Подлинные сведения об обстоятельствах гибели Скалона и месте его погребения близкие получили только к концу 1813 г. Оказалось, что тело сраженного картечью русского генерала было обнаружено французами 6 августа, на следующий день после кровопролитного боя у Молоховских ворот крепостной стены. По личному указанию императора Наполеона 8 августа русский герой был предан земле у подножия Королевского бастиона Смоленской крепости «с отданием всех почестей, приличествующих его воинскому подвигу, с ружейными и артиллерийскими залпами» (Там же).

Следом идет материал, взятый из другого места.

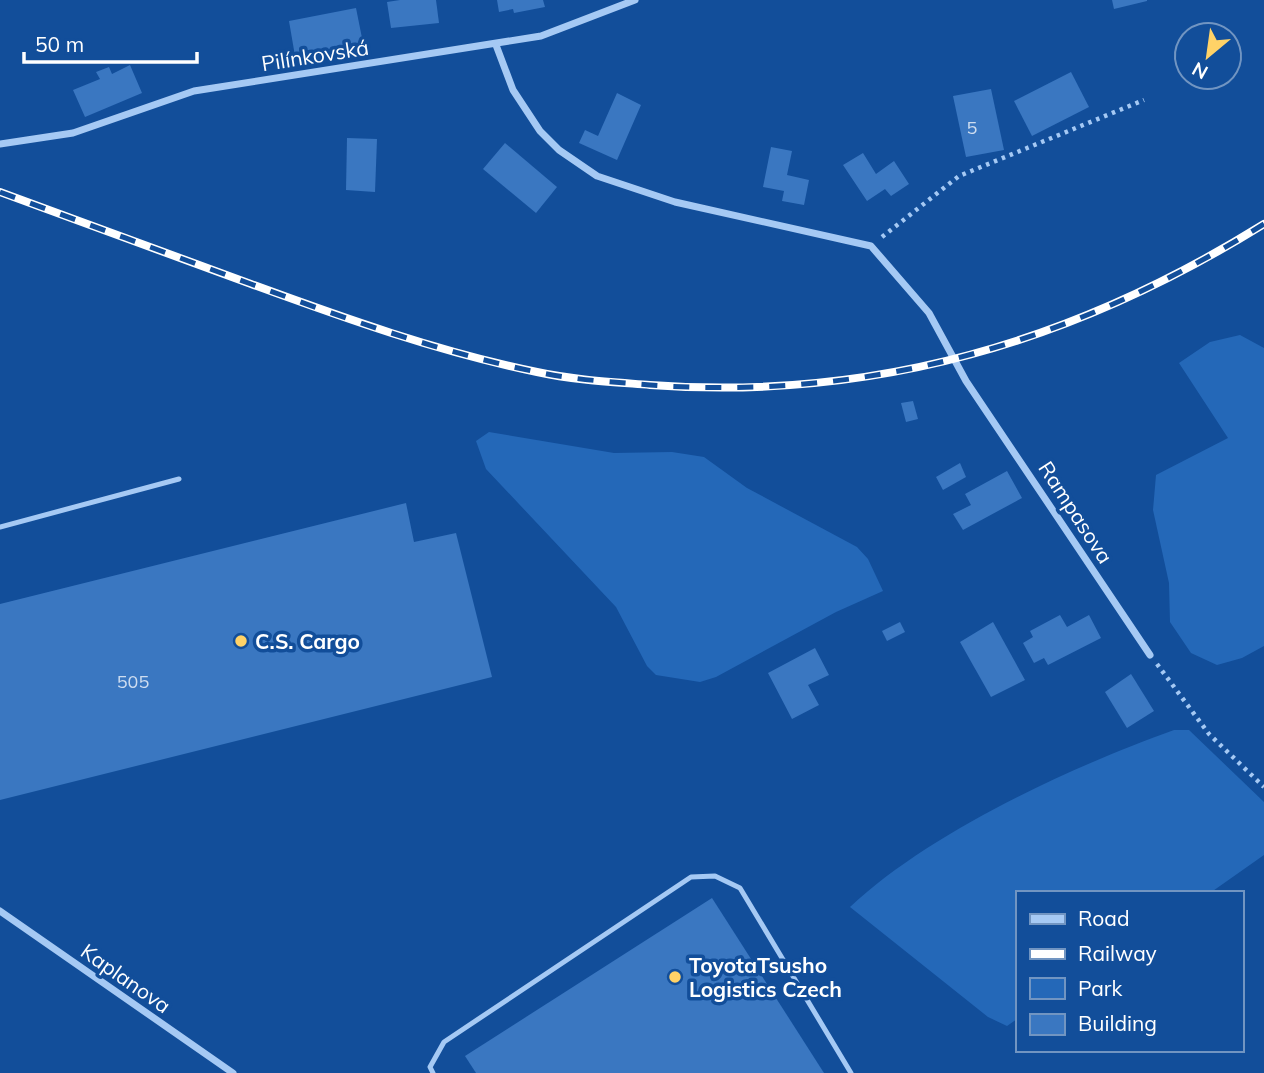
<svg xmlns="http://www.w3.org/2000/svg" width="1264" height="1073" viewBox="0 0 1264 1073" font-family="Mulish,sans-serif">
<style>
.green{fill:#2468b8}
.building{fill:#3a77c1}
.lines{fill:none;stroke-linecap:round;stroke-linejoin:round}
.path{stroke:#a5c9f4;stroke-width:4.5;stroke-dasharray:3.5 5;stroke-linecap:butt}
.service{stroke:#a5c9f4;stroke-width:5}
.minor{stroke:#a5c9f4;stroke-width:7}
.rail-casing{stroke:#fff;stroke-width:8}
.rail{stroke:#124e9a;stroke-width:5;stroke-dasharray:16;stroke-linecap:butt}
.poi-dot{fill:#ffd267;stroke:#124e9a;stroke-width:2.5}
.labels{text-anchor:middle;dominant-baseline:central;stroke-width:7;stroke-linejoin:round;paint-order:stroke}
.number-label{font-size:18px;fill:#ceddf0}
.street-label{font-size:21px;fill:#fff;stroke:#124e9a}
.poi-label{font-size:21px;font-weight:bold;fill:#fff;stroke:#124e9a;text-anchor:start}
</style>
<rect width="100%" height="100%" fill="#124e9a"/>
<!-- green -->
<g class="green">
<path d="M1240 335 1264 348V646L1242 658 1217 665 1191 653 1170 622 1169 583 1153 510 1156 475 1228 438 1179 363 1210 342Z"/>
<path d="M489 432 614 453 672 452 704 457 747 488 857 547 868 559 883 591 836 612 716 677 700 682 656 675 647 666 616 607 486 469 476 441Z"/>
<path d="M1174 730H1189L1264 802V855L1210 893H1017V1019L1007 1026 988 1017 850 907C930 832 1071 767 1174 730Z"/>
</g>
<!-- building -->
<g class="building">
<path d="M400 0H436L439 23 391 28 387 2Z"/>
<path d="M497 0H543L545 7 514 13 513 9 499 12Z"/>
<path d="M1112 0H1147V1L1114 9Z"/>
<path d="M356 8 363 43 295 56 289 21Z"/>
<path d="M130 65 142 93 85 117 73 90 100 79 96 72 109 67 112 74Z"/>
<path d="M1071 72 1089 107 1032 136 1014 101Z"/>
<path d="M991 89 1004 150 966 157 953 96Z"/>
<path d="M617 93 641 105 617 160 579 143 585 130 598 136Z"/>
<path d="M347 138 377 139 375 192 346 190Z"/>
<path d="M505 143 557 187 536 213 483 169Z"/>
<path d="M771 147 792 151 787 175 809 180 804 205 782 201 784 191 763 187Z"/>
<path d="M863 153 876 174 894 161 909 184 891 196 885 189 867 201 843 165Z"/>
<path d="M913 401 918 419 906 422 901 403Z"/>
<path d="M960 463 966 477 943 490 936 477Z"/>
<path d="M1007 471 1022 498 963 530 953 514 971 505 965 494Z"/>
<path d="M406 503 414 542 456 533 492 677 0 800V604Z"/>
<path d="M1060 615 1067 627 1089 615 1101 638 1048 665 1044 658 1034 663 1023 643 1033 637 1030 631Z"/>
<path d="M900 622 905 632 887 641 882 631Z"/>
<path d="M993 622 1025 680 991 697 960 642Z"/>
<path d="M815 648 829 675 808 685 819 705 792 719 768 673Z"/>
<path d="M1131 674 1154 711 1127 728 1105 692Z"/>
<path d="M712 898 824 1073H476L465 1056Z"/>
</g>
<g class="lines">
<!-- path -->
<g class="path">
<path d="M882 237 959 176 1144 100"/>
<path d="M1157 664 1209 734 1264 787"/>
</g>
<!-- service -->
<g class="service">
<path d="M0 527 179 479"/>
<path d="M433 1073 430 1067 444 1042 691 877 715 876 740 888 851 1073"/>
</g>
<!-- minor -->
<g class="minor">
<path d="M496 45 513 90 540 131 559 150 597 176 675 202 871 246 929 313 966 381 1150 655"/>
<path d="M0 144 73 133 194 91 541 36 635 0"/>
<path d="M0 911 233 1073"/>
</g>
<defs>
<path id="rail" d="M0 192C84 223 167 253 251 284 344 318 439 352 537 372 574 380 613 382 650 385 874 401 1074 342 1264 224"/>
</defs>
<!-- rail casing -->
<use href="#rail" class="rail-casing"/>
<!-- rail -->
<use href="#rail" class="rail"/>
</g>
<!-- markers -->
<g class="poi-dot">
<circle cx="241" cy="641" r="7"/>
<circle cx="675" cy="977" r="7"/>
</g>
<g class="labels">
<!-- number labels -->
<g class="number-label">
<text x="972" y="127">5</text>
<text x="133" y="681">505</text>
</g>
<!-- street labels -->
<g class="street-label">
<text transform="translate(315 55) rotate(-9)">Pilínkovská</text>
<text transform="translate(1076 512) rotate(57)">Rampasova</text>
<text transform="translate(126 978) rotate(35)">Kaplanova</text>
</g>
<!-- poi labels -->
<g class="poi-label">
<text x="255" y="641">C.S. Cargo</text>
<text x="689" y="965">ToyotaTsusho<tspan x="689" dy="24">Logistics Czech</tspan></text>
</g>
</g>
<!-- legend -->
<rect x="1016" y="891" width="228" height="161" fill="#124e9a" stroke="#7195c2" stroke-width="2"/>
<rect x="1030" y="914" width="35" height="10" fill="#a5c9f4" stroke="#7195c2" stroke-width="2"/>
<text x="1078" y="926" font-size="21" fill="#ffffff">Road</text>
<rect x="1030" y="949" width="35" height="10" fill="#ffffff" stroke="#7195c2" stroke-width="2"/>
<text x="1078" y="961" font-size="21" fill="#ffffff">Railway</text>
<rect x="1030" y="978" width="35" height="21" fill="#2468b8" stroke="#7195c2" stroke-width="2"/>
<text x="1078" y="996" font-size="21" fill="#ffffff">Park</text>
<rect x="1030" y="1014" width="35" height="21" fill="#3a77c1" stroke="#7195c2" stroke-width="2"/>
<text x="1078" y="1031" font-size="21" fill="#ffffff">Building</text>
<!-- north arrow -->
<g transform="translate(1208 56) rotate(209)"><circle r="33" fill="#124e9a" stroke="#7195c2" stroke-width="2"/>
<path d="M0-5L12 26L0 18L-12 26Z" fill="#ffd267"/>
<text y="-10" font-size="19" font-weight="bold" text-anchor="middle" fill="#ffffff">N</text>
</g>
<!-- scale -->
<path d="M24 52v10h173v-10" fill="none" stroke="#ffffff" stroke-width="3.5"/>
<text x="35" y="52" font-size="21" fill="#ffffff" stroke="#124e9a" stroke-width="5" paint-order="stroke">50 m</text>
</svg>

Французский император сам присутствовал при погребении и, соблюдая русский обычай, бросил в могилу горсть земли. Спустя сто лет, 5 августа 1912 г., внуки героя, генерал-адьютант Георгий Антонович и генерал от кавалерии Дмитрий Антонович Скалоны, установили памятник на могиле своего прославленного деда. На одной из граней обелиска выбито: «Иркутский гренадерский полк»...
_________________ Стрела, попавшая в цель, летит вечно.